Records from a data source
· · · ·
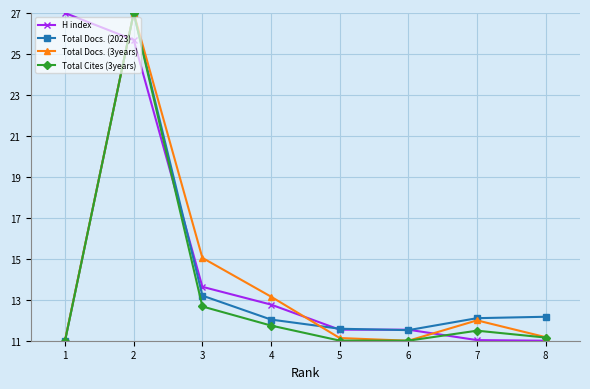

What is the spread (max minus min) of values at 5?

0.6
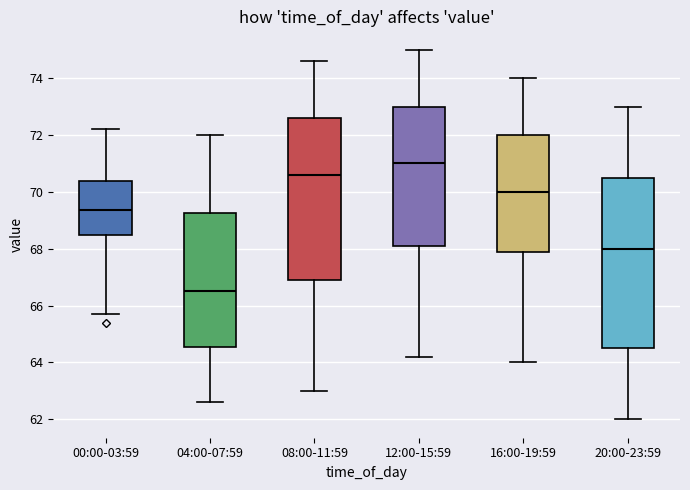

Reading left to right, transcribe this box plot: for each box, give where its median line is, the range the box spans, and where its two whiskers end, as read against the y-axis. The values are not printed on the chart, so give them approximately, as read against the axis.

00:00-03:59: median 69.4, box 68.6 to 70.4, whiskers 65.8 to 72.2
04:00-07:59: median 66.6, box 64.6 to 69.2, whiskers 62.6 to 72.0
08:00-11:59: median 70.6, box 67.0 to 72.6, whiskers 63.0 to 74.6
12:00-15:59: median 71.0, box 68.2 to 73.0, whiskers 64.2 to 75.0
16:00-19:59: median 70.0, box 68.0 to 72.0, whiskers 64.0 to 74.0
20:00-23:59: median 68.0, box 64.6 to 70.6, whiskers 62.0 to 73.0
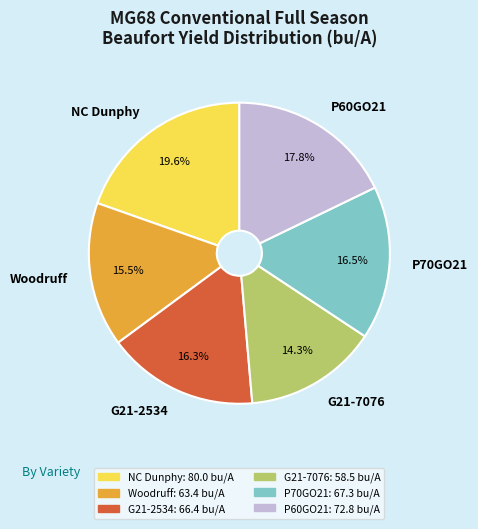

To the nearest percent, what is the difference between the largest and smallest slice percentages?

5%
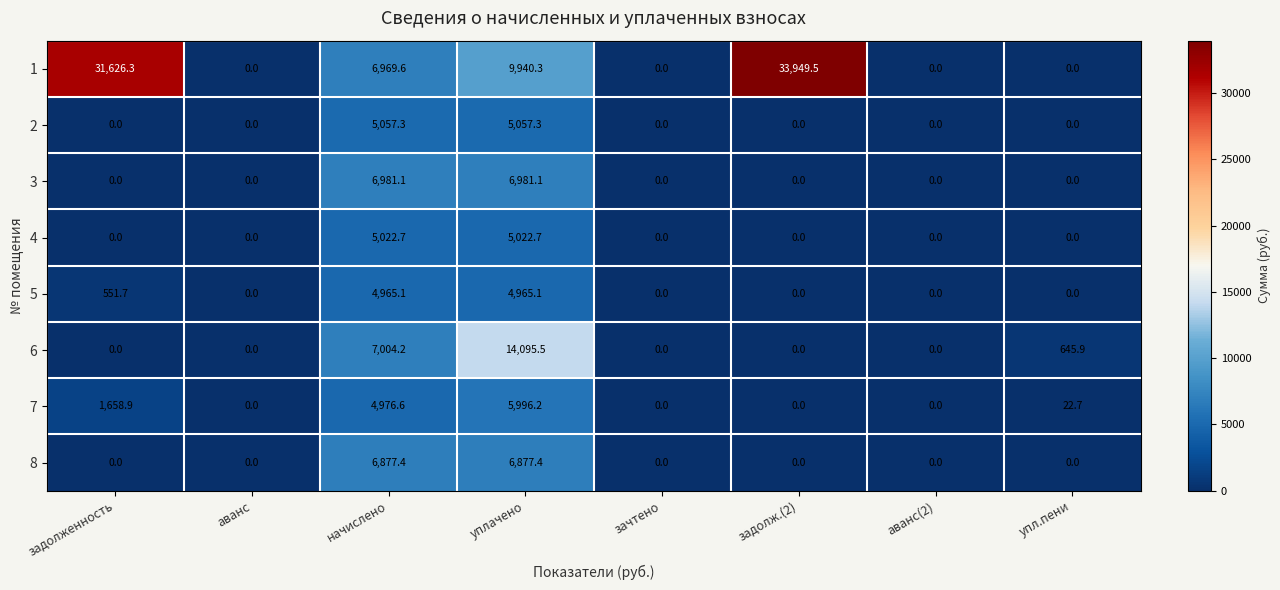

What is the spread (max minus min) of values at упл.пени?

645.9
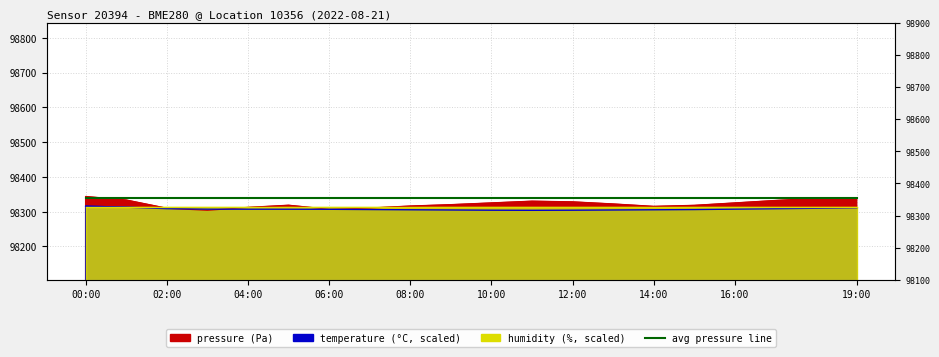

What is the label of the 3rd point from the right?

17:00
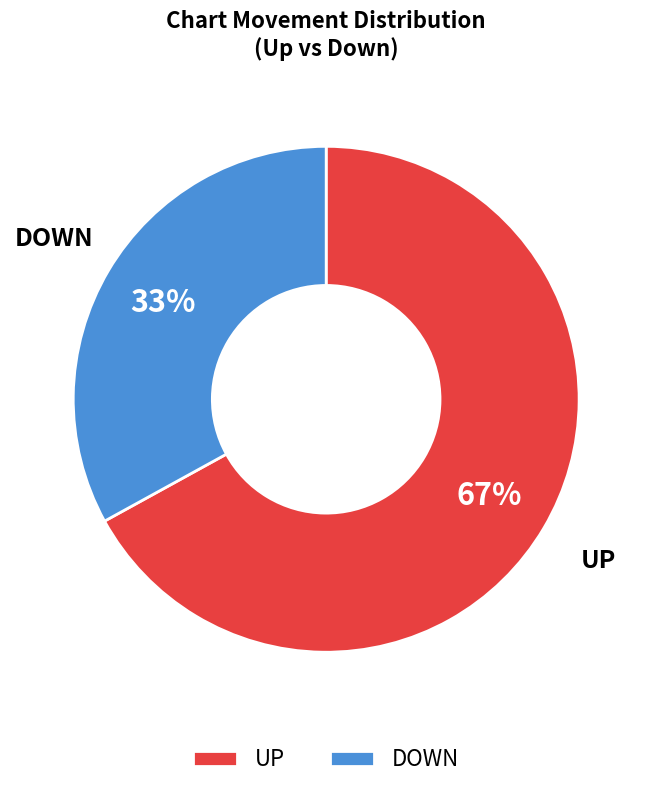

True or false: DOWN accounts for 33% of the total.

True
· · · ·
--- Exercise ---
Quote every line of the listing above word for word, leaving out the pictures.

--- Response to this exercise ---
What is the spread (max minus min) of values at 5?

0.6

Reading left to right, transcribe this box plot: for each box, give where its median line is, the range the box spans, and where its two whiskers end, as read against the y-axis. The values are not printed on the chart, so give them approximately, as read against the axis.

00:00-03:59: median 69.4, box 68.6 to 70.4, whiskers 65.8 to 72.2
04:00-07:59: median 66.6, box 64.6 to 69.2, whiskers 62.6 to 72.0
08:00-11:59: median 70.6, box 67.0 to 72.6, whiskers 63.0 to 74.6
12:00-15:59: median 71.0, box 68.2 to 73.0, whiskers 64.2 to 75.0
16:00-19:59: median 70.0, box 68.0 to 72.0, whiskers 64.0 to 74.0
20:00-23:59: median 68.0, box 64.6 to 70.6, whiskers 62.0 to 73.0

To the nearest percent, what is the difference between the largest and smallest slice percentages?

5%

What is the spread (max minus min) of values at упл.пени?

645.9

What is the label of the 3rd point from the right?

17:00

True or false: DOWN accounts for 33% of the total.

True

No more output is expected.